Copy the lines below that contain "none".
------------------------------------------------------------------------
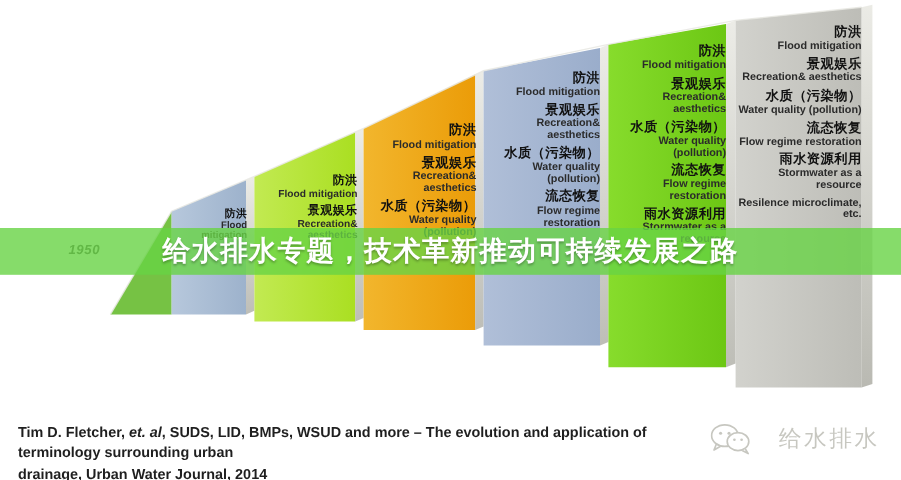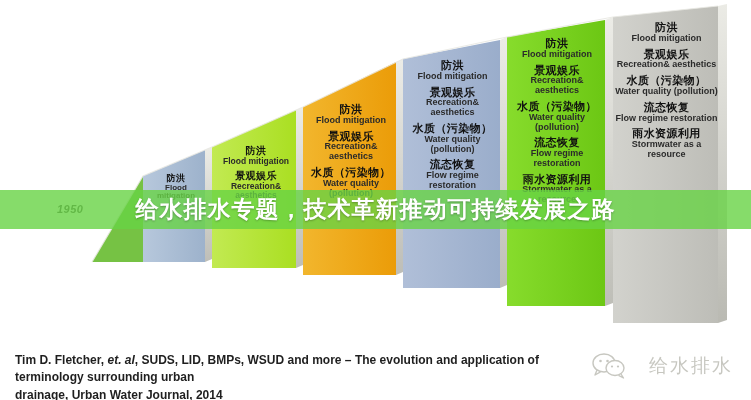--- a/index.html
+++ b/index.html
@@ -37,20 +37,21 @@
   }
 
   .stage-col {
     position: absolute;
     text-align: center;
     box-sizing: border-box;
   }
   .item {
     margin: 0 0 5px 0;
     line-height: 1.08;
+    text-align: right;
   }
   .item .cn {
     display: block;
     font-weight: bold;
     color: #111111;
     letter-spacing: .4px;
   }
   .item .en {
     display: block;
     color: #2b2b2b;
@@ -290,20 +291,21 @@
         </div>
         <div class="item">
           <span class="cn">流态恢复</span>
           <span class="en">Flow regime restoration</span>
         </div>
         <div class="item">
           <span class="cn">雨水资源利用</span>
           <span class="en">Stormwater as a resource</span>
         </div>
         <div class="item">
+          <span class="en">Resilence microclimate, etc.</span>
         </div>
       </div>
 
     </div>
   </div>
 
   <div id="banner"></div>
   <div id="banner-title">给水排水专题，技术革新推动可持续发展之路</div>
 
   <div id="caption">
------------------------------------------------------------------------
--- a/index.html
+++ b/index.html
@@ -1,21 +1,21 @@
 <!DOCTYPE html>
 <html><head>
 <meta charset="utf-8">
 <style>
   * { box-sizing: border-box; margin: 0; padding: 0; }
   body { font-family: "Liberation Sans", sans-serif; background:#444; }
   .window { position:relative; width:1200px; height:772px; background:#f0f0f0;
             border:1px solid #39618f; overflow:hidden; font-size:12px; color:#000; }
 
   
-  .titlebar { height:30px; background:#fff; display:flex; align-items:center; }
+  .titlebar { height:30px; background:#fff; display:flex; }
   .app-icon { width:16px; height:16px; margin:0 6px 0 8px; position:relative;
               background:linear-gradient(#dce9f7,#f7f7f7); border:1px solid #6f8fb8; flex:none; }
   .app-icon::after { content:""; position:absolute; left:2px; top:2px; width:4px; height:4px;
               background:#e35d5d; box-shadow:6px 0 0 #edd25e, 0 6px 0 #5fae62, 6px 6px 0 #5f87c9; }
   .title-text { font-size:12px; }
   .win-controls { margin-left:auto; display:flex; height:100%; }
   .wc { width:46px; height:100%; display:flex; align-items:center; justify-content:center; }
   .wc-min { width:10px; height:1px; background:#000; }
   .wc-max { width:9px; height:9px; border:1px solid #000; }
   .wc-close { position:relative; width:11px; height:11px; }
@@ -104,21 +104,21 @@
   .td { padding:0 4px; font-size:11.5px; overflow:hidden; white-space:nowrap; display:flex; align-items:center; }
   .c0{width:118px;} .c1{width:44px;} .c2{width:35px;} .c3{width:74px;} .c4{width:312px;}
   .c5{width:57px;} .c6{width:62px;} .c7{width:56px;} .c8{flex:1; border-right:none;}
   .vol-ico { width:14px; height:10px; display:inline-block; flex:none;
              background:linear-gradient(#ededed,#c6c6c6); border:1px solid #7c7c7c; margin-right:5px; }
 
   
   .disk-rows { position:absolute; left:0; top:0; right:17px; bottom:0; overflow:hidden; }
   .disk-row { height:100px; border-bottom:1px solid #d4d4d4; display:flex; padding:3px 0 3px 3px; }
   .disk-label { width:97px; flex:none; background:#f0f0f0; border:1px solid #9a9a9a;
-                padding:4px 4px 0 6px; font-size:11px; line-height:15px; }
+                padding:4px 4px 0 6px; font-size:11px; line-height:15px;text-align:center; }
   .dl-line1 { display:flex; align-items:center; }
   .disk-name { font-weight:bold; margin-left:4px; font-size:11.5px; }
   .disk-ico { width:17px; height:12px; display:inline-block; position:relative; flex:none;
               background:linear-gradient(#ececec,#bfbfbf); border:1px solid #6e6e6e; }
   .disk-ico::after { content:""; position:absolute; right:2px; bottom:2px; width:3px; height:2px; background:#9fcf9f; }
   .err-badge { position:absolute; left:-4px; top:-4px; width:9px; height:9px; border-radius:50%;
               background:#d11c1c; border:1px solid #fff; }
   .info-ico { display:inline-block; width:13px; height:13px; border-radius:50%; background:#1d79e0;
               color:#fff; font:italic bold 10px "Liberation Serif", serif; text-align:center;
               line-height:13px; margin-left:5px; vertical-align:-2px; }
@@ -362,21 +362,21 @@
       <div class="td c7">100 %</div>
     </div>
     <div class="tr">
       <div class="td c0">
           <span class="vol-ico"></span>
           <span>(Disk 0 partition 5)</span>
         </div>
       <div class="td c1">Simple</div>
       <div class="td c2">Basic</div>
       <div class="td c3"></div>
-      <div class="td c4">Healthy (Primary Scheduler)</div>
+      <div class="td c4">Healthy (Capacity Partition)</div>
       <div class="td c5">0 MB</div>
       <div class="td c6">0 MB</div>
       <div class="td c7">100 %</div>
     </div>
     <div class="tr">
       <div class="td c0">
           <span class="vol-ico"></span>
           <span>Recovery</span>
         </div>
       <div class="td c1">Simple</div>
------------------------------------------------------------------------
## [Answer to the exercise]
               background:linear-gradient(#dce9f7,#f7f7f7); border:1px solid #6f8fb8; flex:none; }
   .c5{width:57px;} .c6{width:62px;} .c7{width:56px;} .c8{flex:1; border-right:none;}
   .vol-ico { width:14px; height:10px; display:inline-block; flex:none;
   .disk-label { width:97px; flex:none; background:#f0f0f0; border:1px solid #9a9a9a;
   .disk-ico { width:17px; height:12px; display:inline-block; position:relative; flex:none;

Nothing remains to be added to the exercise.